The paper provides an exhaustive evaluation of the proposed method against state-of-the-art deterministic and pluralistic inpainting approaches such as DeepFillv2, EdgeConnect, and PIC on datasets including FFHQ, Places2, and ImageNet. The method demonstrates a significant improvement in terms of image fidelity, diversity of completion results, and generalization ability over large missing regions, with notable FID score improvements.

  • Numerical Performance: The proposed model achieves superior PSNR, SSIM, and FID scores across different mask sizes, signaling both higher quality and diversity in image completion, particularly with larger missing areas.
  • Qualitative Performance: The reconstructions produced are visually more realistic and semantically appropriate compared to other methods. The appearance priors samples lead to plausible variations, enhancing the value of the model for tasks requiring diverse outputs.
  • Analysis on Robustness and Geometry Understanding: The model's capability to handle large missing regions and retain geometric structures shows its enhanced understanding of global context compared to CNN-only architectures.

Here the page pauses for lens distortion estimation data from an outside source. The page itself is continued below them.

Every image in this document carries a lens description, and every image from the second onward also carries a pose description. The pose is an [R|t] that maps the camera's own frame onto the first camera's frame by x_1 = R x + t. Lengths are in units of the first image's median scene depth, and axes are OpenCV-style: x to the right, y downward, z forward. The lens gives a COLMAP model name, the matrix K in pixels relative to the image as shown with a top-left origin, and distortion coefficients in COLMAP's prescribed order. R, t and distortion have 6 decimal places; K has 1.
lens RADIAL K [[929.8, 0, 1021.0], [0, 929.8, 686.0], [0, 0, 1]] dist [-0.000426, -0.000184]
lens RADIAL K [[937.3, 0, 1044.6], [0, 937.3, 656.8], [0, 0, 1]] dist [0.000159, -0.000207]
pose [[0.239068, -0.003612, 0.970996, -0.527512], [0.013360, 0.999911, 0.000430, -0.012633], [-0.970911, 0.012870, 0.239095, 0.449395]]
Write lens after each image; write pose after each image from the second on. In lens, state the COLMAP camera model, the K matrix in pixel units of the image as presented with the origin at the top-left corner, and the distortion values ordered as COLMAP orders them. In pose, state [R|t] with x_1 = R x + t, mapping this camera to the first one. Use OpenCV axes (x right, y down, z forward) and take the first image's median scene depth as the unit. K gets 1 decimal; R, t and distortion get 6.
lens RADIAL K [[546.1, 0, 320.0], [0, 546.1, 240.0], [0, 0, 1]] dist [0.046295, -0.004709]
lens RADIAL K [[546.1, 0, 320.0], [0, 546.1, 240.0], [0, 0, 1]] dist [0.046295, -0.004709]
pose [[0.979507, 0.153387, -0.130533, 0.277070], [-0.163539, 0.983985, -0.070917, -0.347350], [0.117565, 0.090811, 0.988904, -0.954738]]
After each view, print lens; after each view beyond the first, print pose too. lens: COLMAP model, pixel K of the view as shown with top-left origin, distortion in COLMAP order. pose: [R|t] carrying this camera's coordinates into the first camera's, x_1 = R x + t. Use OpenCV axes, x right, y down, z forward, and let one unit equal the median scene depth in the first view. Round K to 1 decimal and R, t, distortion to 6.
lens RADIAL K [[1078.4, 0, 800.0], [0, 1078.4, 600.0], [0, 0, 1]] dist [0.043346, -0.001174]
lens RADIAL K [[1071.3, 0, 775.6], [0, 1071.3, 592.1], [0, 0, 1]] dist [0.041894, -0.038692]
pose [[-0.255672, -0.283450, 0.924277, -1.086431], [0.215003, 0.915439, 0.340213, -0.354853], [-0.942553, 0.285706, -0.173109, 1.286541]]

Implications and Future Directions

The fusion of transformers and CNNs in this method capitalizes on the transformational synergy where global structural understanding can be consolidated with fine-textured details to solve image completion problems more effectively. These results indicate substantial advancements in image inpainting technologies, increasing their applicability in areas such as content creation and image restoration.

Looking ahead, further exploration into reducing the computational overhead of transformers in high-resolution scenarios could make this hybrid approach more accessible for broader use cases. Advancements in efficient attention mechanisms could significantly impact the deployment of such systems in real-world applications. Additionally, expanding such frameworks to other vision tasks where understanding of both semantic context and fine detail are necessary could further extend the reach of this research in AI.